Members of the team may note their limited skills when handling patients with fundamental postural problems and find that certain tasks may prove difficult:

  • Recognizing a retracted jaw and tongue position may not help a speech therapist further if she is unable to move the patient out of their unfavorable sitting position!

  • Performing neuropsychological tests while supine in bed does not improve a patient’s understanding of the situation or their competencies for mastering everyday life!

  • If the patient sits in an unsupported, unphysiological (slumped) position during a Fiberoptic Endoscopic Evaluation of Swallowing (FEES , Langmore 2001), it can influence the outcome of the assessment. A slumped position influences the structures responsible for swallowing and therefore adds to the patient’s motor deficiencies. ◘ Figure 1.2 shows a patient in supported position during the FEES (◘ Fig. 1.2).

    Fig. 1.2
    figure 2

    Supported sitting position for FEES. The patient is sitting at the table with dorsal and ventral support for his trunk. His arms are supported on a height adjustable table. The therapist provides jaw support and assists the patient’s right hand to hold the glass while he can take a sip from the glass. (© Jakobsen 2019. All Rights Reserved)

Each team member must be able (or learn) to bring the patients into a suitable starting position or to correct their position, if necessary. The combination of theoretical knowledge about postural control and hands-on workshops enhance skills and therapeutic competence within the team.

Inhouse workshops for the team are essential. Team members can self-experience normal facial-oral functions they usually perform automated on a daily base. They can self-experience and reflect on what it feels like for the patient to sit in a fixed asymmetric position and to be fed, to speak, or to swallow with the neck hyperextended.
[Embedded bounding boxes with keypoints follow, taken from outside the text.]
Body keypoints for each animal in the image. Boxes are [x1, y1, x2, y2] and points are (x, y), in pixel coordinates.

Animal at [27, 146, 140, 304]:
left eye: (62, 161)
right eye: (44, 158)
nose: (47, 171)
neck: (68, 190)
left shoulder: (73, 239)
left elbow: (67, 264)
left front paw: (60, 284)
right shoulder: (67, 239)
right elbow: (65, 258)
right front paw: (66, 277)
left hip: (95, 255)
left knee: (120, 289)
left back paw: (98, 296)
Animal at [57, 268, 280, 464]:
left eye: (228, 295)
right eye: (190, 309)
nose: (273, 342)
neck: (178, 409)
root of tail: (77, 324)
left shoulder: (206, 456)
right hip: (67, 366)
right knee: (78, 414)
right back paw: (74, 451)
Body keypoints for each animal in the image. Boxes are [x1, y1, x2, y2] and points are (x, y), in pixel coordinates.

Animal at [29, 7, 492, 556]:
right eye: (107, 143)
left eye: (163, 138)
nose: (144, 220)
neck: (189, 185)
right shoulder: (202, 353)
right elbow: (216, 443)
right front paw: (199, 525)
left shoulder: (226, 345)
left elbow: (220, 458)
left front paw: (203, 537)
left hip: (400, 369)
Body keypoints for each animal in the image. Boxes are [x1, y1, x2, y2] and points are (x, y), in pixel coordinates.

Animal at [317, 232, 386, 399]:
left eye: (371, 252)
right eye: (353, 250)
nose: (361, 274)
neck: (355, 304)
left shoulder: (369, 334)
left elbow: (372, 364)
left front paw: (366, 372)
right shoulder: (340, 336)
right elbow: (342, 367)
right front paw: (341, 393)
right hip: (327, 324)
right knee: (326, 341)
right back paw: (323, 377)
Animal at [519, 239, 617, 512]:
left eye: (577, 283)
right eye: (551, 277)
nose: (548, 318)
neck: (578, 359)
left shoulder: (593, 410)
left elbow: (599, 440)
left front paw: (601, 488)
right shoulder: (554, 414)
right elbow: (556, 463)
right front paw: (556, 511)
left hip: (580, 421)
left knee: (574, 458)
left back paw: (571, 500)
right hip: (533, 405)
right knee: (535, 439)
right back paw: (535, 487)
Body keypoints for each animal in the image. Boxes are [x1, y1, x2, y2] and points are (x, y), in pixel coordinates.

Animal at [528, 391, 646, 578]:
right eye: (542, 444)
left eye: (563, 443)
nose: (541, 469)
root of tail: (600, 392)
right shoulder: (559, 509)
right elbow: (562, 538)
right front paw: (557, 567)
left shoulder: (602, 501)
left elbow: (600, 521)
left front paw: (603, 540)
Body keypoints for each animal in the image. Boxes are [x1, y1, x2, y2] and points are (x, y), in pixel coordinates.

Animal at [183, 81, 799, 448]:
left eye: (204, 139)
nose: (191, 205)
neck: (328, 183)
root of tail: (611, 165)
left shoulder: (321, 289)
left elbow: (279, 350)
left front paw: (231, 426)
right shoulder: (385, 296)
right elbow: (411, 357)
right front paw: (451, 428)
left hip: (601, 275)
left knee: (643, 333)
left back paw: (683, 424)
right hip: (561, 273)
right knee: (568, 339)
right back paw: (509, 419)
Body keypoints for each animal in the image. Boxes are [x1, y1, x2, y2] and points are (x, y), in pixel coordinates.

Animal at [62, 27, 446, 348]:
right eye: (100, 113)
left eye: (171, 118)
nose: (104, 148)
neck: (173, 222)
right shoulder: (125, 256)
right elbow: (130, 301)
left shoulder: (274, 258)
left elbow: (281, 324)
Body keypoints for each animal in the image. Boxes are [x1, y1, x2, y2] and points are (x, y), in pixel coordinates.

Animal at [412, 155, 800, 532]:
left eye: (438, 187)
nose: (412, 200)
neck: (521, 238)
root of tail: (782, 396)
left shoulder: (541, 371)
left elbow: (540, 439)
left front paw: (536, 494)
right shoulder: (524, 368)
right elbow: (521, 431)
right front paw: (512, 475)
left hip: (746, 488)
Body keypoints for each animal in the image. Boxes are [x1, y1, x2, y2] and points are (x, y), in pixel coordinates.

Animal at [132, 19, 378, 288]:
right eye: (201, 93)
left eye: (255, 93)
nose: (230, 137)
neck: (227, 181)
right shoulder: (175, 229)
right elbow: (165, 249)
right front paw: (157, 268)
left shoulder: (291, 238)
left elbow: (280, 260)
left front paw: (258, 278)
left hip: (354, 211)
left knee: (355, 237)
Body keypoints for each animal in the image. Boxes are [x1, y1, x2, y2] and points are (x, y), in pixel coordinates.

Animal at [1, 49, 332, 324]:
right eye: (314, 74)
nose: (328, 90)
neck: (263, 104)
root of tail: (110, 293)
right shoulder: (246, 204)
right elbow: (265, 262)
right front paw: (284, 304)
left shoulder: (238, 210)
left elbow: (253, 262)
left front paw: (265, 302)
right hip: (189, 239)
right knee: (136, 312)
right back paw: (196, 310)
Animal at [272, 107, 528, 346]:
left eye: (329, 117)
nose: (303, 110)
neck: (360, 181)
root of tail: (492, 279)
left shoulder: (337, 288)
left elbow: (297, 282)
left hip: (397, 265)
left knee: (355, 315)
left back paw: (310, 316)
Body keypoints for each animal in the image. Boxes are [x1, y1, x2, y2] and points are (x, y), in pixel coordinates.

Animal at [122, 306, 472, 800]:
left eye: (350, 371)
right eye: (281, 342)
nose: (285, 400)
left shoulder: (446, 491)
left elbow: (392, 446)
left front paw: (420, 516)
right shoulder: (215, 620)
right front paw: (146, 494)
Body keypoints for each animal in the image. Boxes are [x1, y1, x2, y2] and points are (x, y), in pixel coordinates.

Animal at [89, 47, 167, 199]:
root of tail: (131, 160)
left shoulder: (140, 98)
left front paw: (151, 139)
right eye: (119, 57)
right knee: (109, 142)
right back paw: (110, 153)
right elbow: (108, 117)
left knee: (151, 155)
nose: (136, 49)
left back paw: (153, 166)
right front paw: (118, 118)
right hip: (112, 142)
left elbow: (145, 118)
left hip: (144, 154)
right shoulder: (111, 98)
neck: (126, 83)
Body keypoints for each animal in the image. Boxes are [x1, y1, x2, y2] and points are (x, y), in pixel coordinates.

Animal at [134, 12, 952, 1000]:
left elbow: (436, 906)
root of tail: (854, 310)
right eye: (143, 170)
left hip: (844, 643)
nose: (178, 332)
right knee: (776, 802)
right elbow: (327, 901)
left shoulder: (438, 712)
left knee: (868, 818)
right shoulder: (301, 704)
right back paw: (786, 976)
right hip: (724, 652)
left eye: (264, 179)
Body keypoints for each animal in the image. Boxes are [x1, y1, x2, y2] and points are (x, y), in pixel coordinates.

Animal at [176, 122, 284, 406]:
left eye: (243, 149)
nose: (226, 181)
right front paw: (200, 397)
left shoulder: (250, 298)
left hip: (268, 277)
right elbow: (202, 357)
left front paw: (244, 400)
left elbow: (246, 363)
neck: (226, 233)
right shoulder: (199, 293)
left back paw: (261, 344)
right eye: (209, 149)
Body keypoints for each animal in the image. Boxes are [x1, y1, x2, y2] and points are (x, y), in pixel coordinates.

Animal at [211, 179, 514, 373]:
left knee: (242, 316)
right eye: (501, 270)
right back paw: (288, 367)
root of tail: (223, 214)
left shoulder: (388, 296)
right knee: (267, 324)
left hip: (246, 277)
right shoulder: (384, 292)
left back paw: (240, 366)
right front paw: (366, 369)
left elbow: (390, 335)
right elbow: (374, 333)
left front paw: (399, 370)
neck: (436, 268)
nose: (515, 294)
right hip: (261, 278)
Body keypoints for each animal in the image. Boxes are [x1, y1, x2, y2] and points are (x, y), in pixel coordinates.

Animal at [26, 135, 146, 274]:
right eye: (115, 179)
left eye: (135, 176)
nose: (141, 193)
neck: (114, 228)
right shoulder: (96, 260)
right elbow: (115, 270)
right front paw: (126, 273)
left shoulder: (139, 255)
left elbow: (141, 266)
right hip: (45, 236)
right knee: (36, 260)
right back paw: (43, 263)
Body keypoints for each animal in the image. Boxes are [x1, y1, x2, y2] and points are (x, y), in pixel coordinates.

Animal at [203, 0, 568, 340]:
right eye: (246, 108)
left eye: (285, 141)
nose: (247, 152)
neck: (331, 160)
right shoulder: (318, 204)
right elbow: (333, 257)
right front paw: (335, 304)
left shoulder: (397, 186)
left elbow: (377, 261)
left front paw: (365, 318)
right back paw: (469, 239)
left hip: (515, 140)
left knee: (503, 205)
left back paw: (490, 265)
They can feel the implementation of a structured oral hygiene with stability provided by a jaw support grip or a structured mouth wiping.

The team will then probably react more attentively to the patients’ impairments and use the therapeutic handling to their benefit. Practicing together has also the advantage of getting feedback from the colleagues. Neurological patients are often unable to provide this feedback verbally.

F.O.T.T. courses are generally directed at multi-professional participants; 2 days introductory courses are offered as well as 5 days basic courses (with supervised treatment of patients), or advanced courses, for example, for the treatment of patients with tracheostomy (▶ back 14).

Dealing with the patient competently must be a priority for all professional groups involved in neurological rehabilitation. Learning with and from others provides an opportunity to enhance one’s own knowledge and therapeutic skills.